Depending on the target market, if a 7 year-old doesn't like the illustrations, or a 5 year-old thinks the story is boring, then our analysis and opinions are meaningless and we failed at some level. As a very insightful mother told me years ago when we were test marketing some folktales for Story Cove, "I'll buy the first one, but if my son doesn't like it, then that's it." So the challenge is we have to be discovered by librarians, teachers and parents serving as gate keepers and then the book will have an opportunity to bring pleasure and enjoyment to a child.

So it is a complicated and challenging business, to say the least.

Part of the Conversations with Storytellers series.


  1. Great article about the publishing world and how it works for children and the new age. I have always enjoyed publications from August House.

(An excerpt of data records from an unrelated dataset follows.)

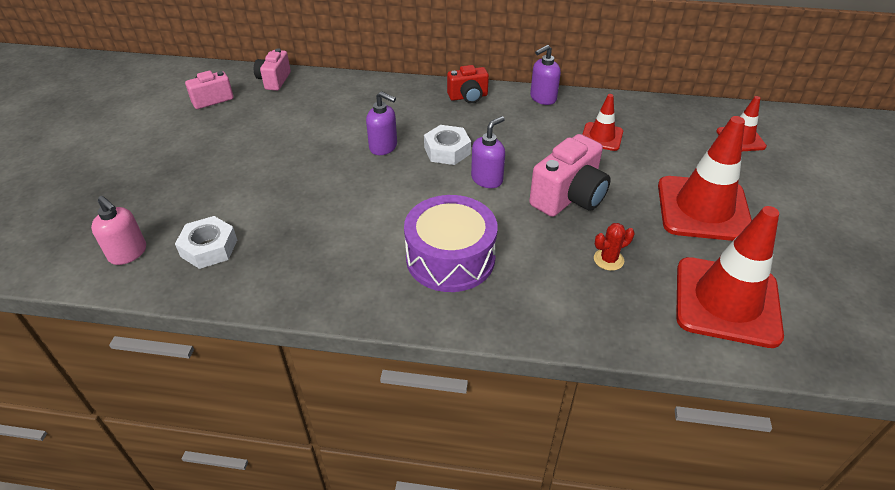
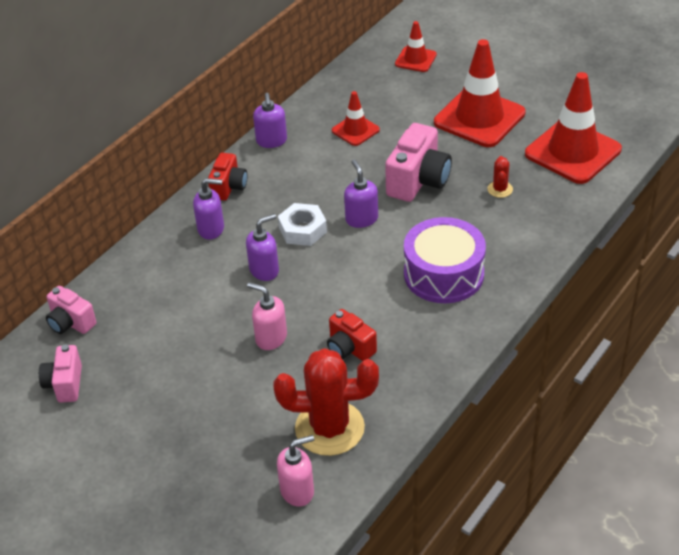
camera: 60 degrees left, 0 degrees up
(209, 248) = (329, 428): white nut -> red cactus
(305, 177) = (271, 338): none -> pink soap dispenser
(314, 227) = (350, 348): none -> red camera
(413, 105) = (211, 229): none -> purple soap dispenser
(569, 197) = (418, 181): pink camera -> pink camera turned 45 degrees clockwise

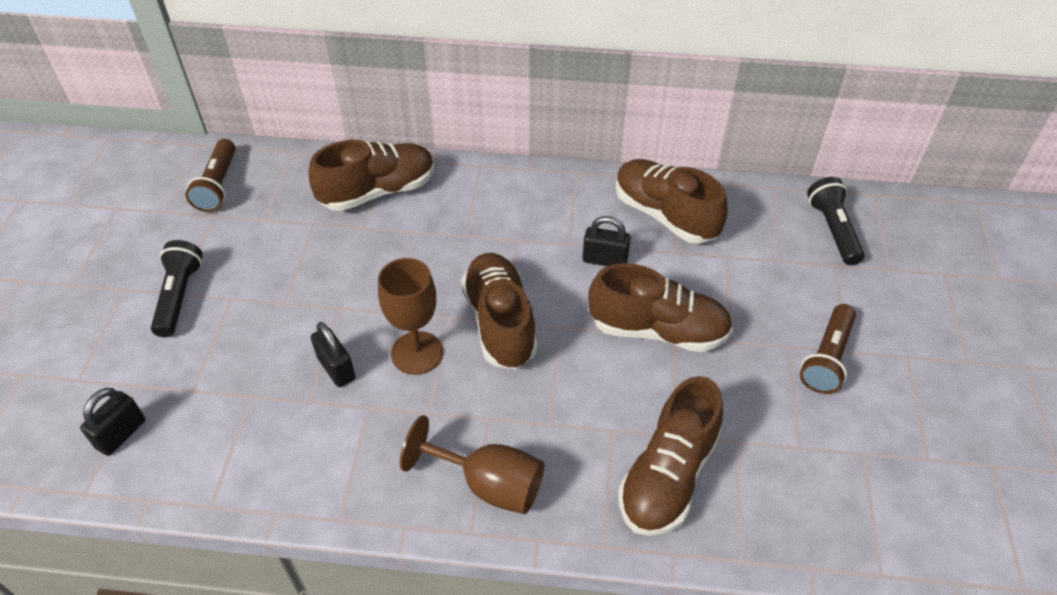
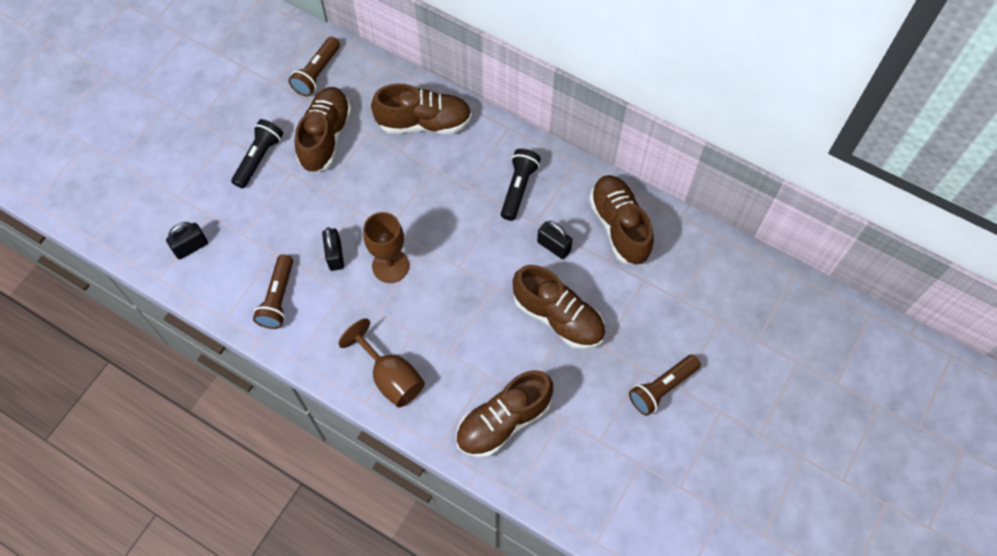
camera: 25 degrees right, 15 degrees up
(280, 449) = (278, 298): none -> brown flashlight
(500, 322) = (455, 266): brown shoe -> brown shoe (325, 137)
(833, 230) = (738, 291): black flashlight -> black flashlight (518, 188)

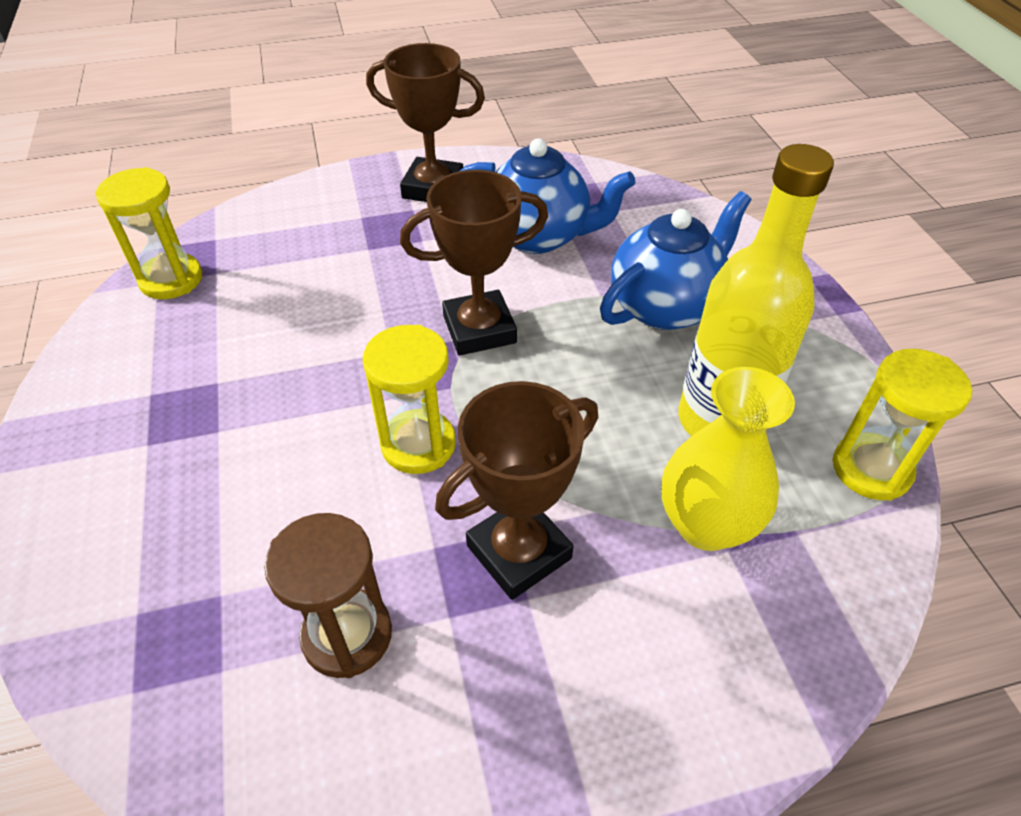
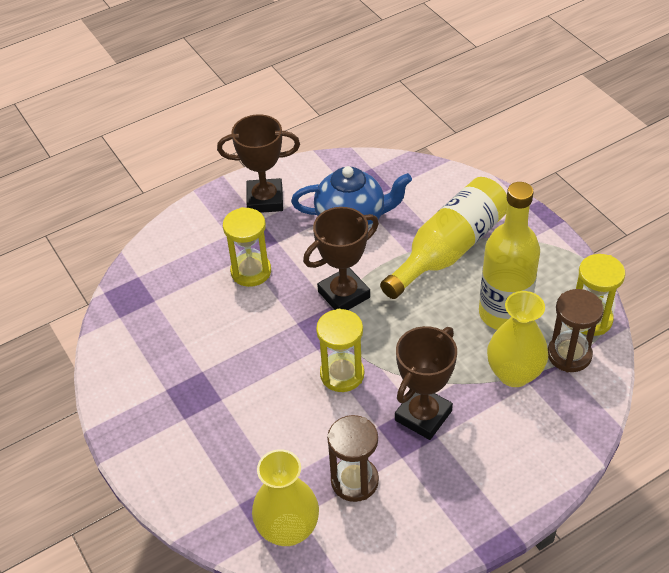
camera: 15 degrees left, 0 degrees up
(171, 279) = (128, 313): yellow hourglass -> yellow hourglass (251, 271)
(186, 691) = (288, 529): none -> yellow vase
(665, 306) = (449, 249): blue teapot -> yellow bottle
(816, 519) = (569, 355): none -> brown hourglass

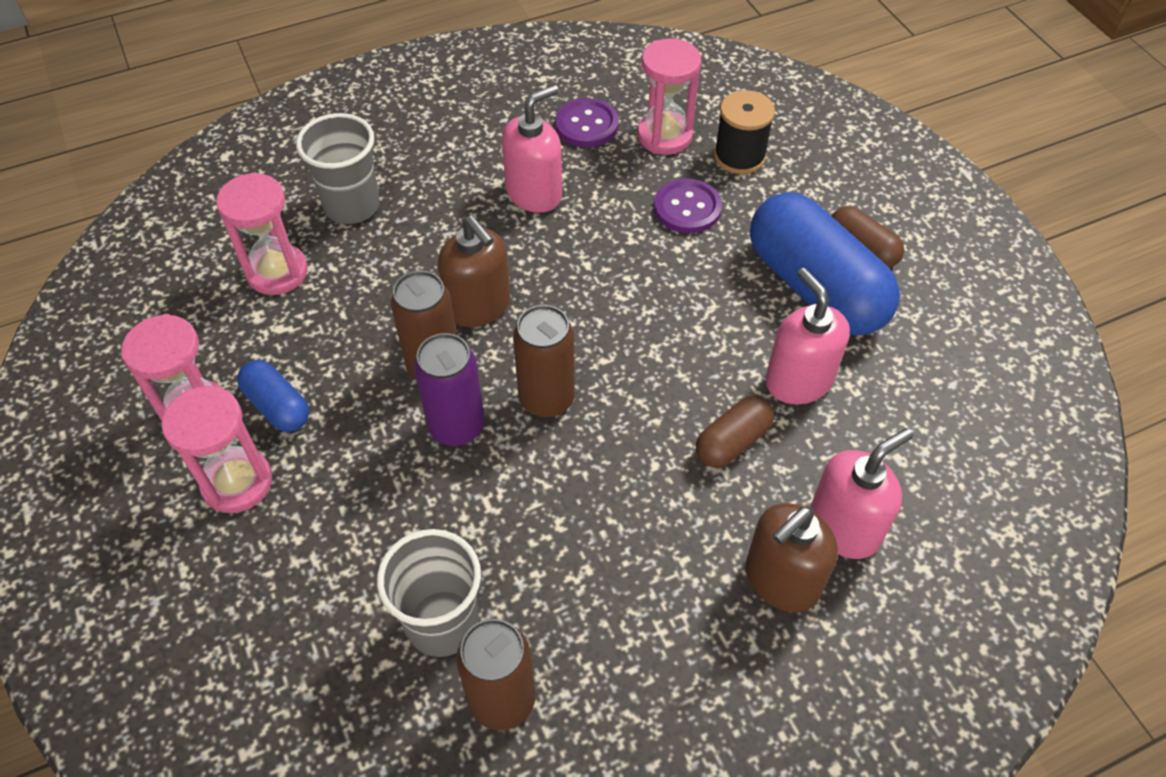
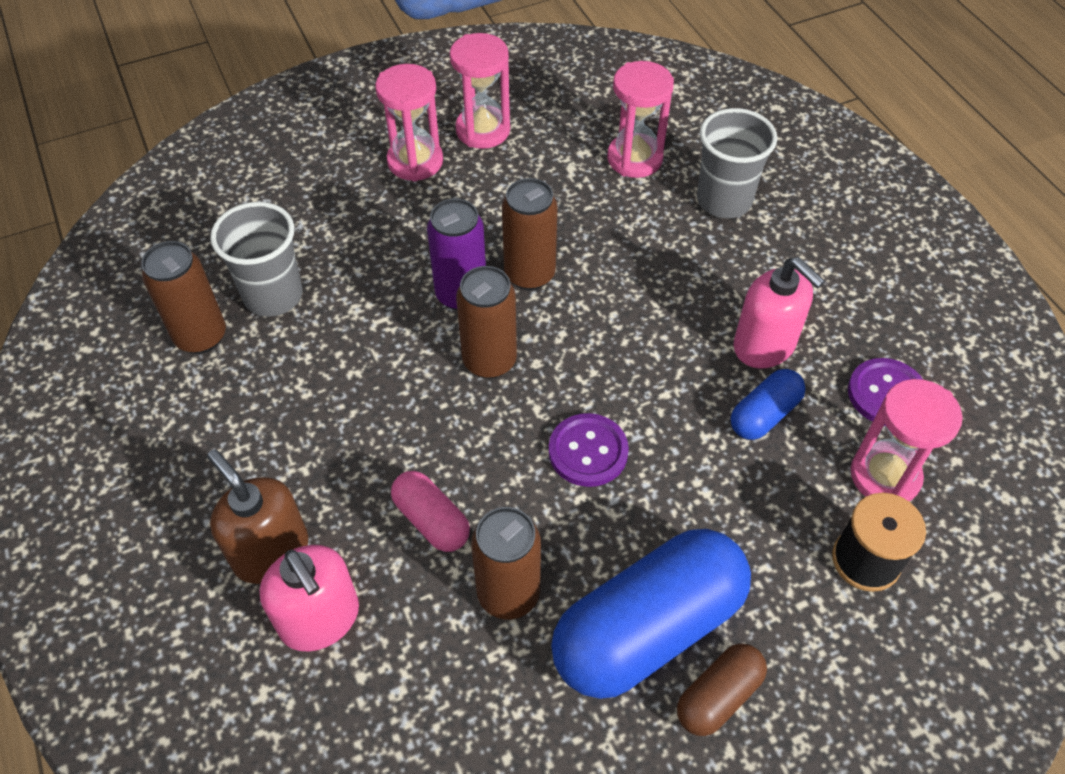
camera: 90 degrees right, 0 degrees up
(277, 406) = (487, 176): blue capsule -> blue capsule (764, 414)
(478, 306) = (602, 304): brown soap dispenser -> none
(687, 208) = (763, 495): purple button -> purple button (588, 451)
(732, 441) = (431, 520): brown capsule -> pink capsule
(798, 380) = (508, 594): pink soap dispenser -> brown can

  2. As the publisher/editor of Wings Press, I could not agree more with Steve's assessment of the state of reviewing -- which I posted to my authors at https://www.facebook.com/wingspress

    Because of the importance that Amazon's non-professional reader reviews have assumed, a lot of formerly very ethical review journals have been reduced to mainly reviewing books from publishers who can afford to buy ads with them. That eliminates a lot of regional and independent publishers from the "discoverability" Steve describes. Ergo, I tell my authors to hustle for those "reader reviews." Many of my writers -- poets especially -- will get a fabulous review in a respected literary journal by an intelligent critic, and see absolutely no bump in sales. But just a few comments on Amazon by folks who may or may not have even read the book can generate a perceptible shift in sales.

    Thanks for a good, thoughtful interview.

    1. As a blogger, I was surprised at the amount of free books I began receiving in the mail from all different publishers. It was certainly not something I ever counted on. Still, works out well for me.